The breakthrough could have future implications for the nuclear energy industry - uranium-nitride materials may potentially offer a viable alternative to the current mixed oxide nuclear fuels used in reactors. However, uranium-nitride materials are usually prepared by high temperature and pressure routes which gives impurities that cannot be removed. The successful synthesis of a uranium-nitride could allow a milder method of preparing uranium-nitride materials.
The research was supported by the UK National Electron Paramagnetic Resonance (EPR) Facility, funded by the Engineering and Physical Sciences Research Council and based in the Photon Science Institute at The University of Manchester. The uranium-nitride contains an unpaired electron and by using EPR spectroscopy it was possible to interrogate the nitride and it was found that it behaves differently from similar compounds prepared at Nottingham.

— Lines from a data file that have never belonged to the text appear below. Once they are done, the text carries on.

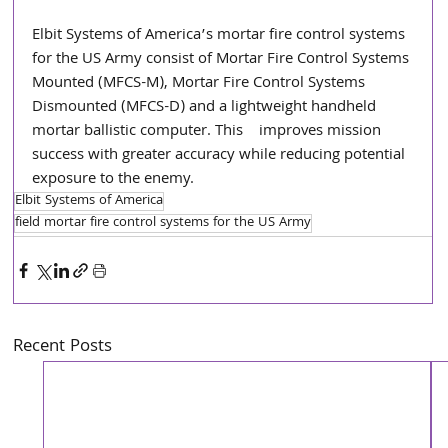
Elbit Systems of America’s mortar fire control systems 
for the US Army consist of Mortar Fire Control Systems 
Mounted (MFCS-M), Mortar Fire Control Systems 
Dismounted (MFCS-D) and a lightweight handheld 
mortar ballistic computer. This    improves mission 
success with greater accuracy while reducing potential 
exposure to the enemy.
Elbit Systems of America
field mortar fire control systems for the US Army
Recent Posts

Professor Eric McInnes, from the EPSRC National EPR Facility at The University of Manchester, said: "EPR spectroscopy can give detailed information about the local environment of unpaired electrons, and this can be used to understand the electronic structure of the uranium ion in this new nitride. It turns out that the new nitride behaves differently from some otherwise analogous materials, and this might have important implications in actinide chemistry which is of vital technological and environmental importance in the nuclear fuel cycle."